'''

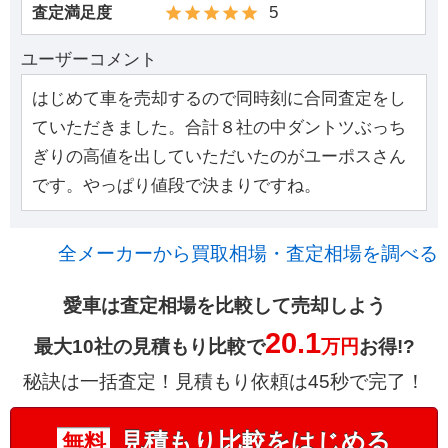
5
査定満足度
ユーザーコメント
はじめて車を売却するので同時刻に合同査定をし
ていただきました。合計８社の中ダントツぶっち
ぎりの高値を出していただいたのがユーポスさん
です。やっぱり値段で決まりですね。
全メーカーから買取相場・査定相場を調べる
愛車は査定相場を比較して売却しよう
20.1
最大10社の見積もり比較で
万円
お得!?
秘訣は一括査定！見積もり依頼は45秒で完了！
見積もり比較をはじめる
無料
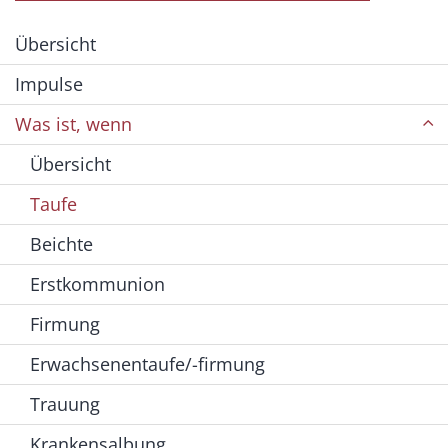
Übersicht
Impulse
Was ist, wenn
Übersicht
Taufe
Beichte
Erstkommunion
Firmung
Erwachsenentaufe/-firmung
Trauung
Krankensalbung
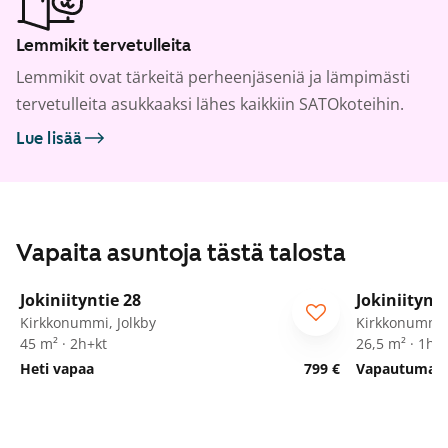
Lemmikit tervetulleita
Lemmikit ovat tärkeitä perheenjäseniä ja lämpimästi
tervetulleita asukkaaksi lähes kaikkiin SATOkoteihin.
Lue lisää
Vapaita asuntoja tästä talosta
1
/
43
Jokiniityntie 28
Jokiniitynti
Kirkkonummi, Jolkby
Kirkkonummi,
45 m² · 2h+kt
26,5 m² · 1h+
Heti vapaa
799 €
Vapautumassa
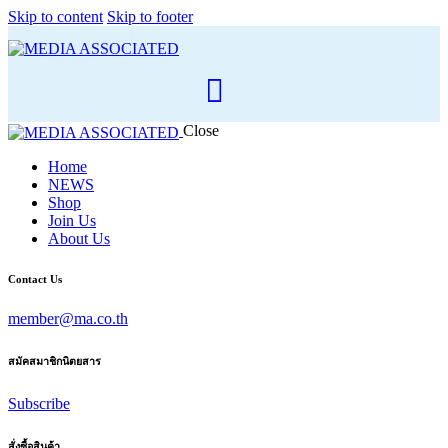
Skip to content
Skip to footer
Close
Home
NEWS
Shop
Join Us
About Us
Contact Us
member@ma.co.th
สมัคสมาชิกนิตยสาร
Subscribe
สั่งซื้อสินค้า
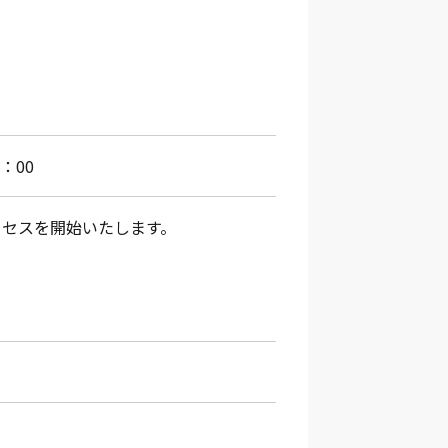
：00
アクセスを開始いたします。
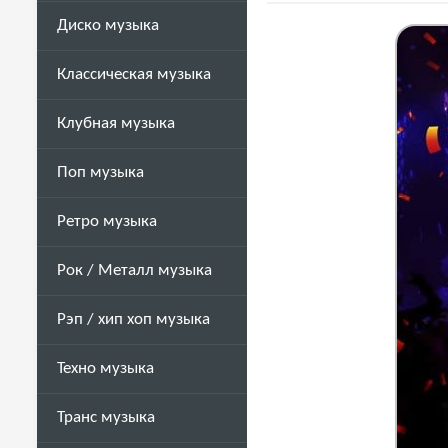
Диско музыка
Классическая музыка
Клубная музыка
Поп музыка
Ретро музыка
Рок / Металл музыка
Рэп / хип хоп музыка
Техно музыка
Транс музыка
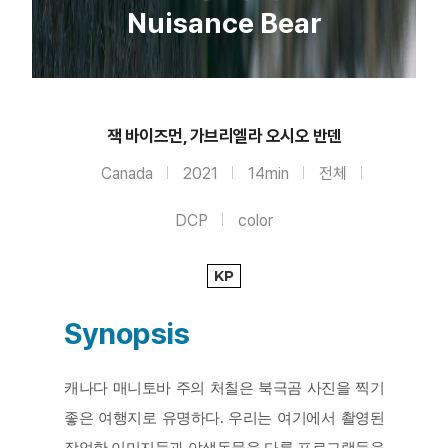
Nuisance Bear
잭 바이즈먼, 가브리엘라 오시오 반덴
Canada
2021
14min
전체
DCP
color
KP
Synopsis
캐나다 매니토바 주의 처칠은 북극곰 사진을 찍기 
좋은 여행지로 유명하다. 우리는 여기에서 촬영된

'''

To-do item:
Repeat the data exactly, excluding the pictures.

Solution below:
5
査定満足度
ユーザーコメント
はじめて車を売却するので同時刻に合同査定をし
ていただきました。合計８社の中ダントツぶっち
ぎりの高値を出していただいたのがユーポスさん
です。やっぱり値段で決まりですね。
全メーカーから買取相場・査定相場を調べる
愛車は査定相場を比較して売却しよう
20.1
最大10社の見積もり比較で
万円
お得!?
秘訣は一括査定！見積もり依頼は45秒で完了！
見積もり比較をはじめる
無料
Übersicht
Impulse
Was ist, wenn
Übersicht
Taufe
Beichte
Erstkommunion
Firmung
Erwachsenentaufe/-firmung
Trauung
Krankensalbung
Lemmikit tervetulleita
Lemmikit ovat tärkeitä perheenjäseniä ja lämpimästi
tervetulleita asukkaaksi lähes kaikkiin SATOkoteihin.
Lue lisää
Vapaita asuntoja tästä talosta
1
/
43
Jokiniityntie 28
Jokiniitynti
Kirkkonummi, Jolkby
Kirkkonummi,
45 m² · 2h+kt
26,5 m² · 1h+
Heti vapaa
799 €
Vapautumassa
Skip to content
Skip to footer
Close
Home
NEWS
Shop
Join Us
About Us
Contact Us
member@ma.co.th
สมัคสมาชิกนิตยสาร
Subscribe
สั่งซื้อสินค้า
：00
アクセスを開始いたします。
Диско музыка
Классическая музыка
Клубная музыка
Поп музыка
Ретро музыка
Рок / Металл музыка
Рэп / хип хоп музыка
Техно музыка
Транс музыка
Nuisance Bear
잭 바이즈먼, 가브리엘라 오시오 반덴
Canada
2021
14min
전체
DCP
color
KP
Synopsis
캐나다 매니토바 주의 처칠은 북극곰 사진을 찍기 
좋은 여행지로 유명하다. 우리는 여기에서 촬영된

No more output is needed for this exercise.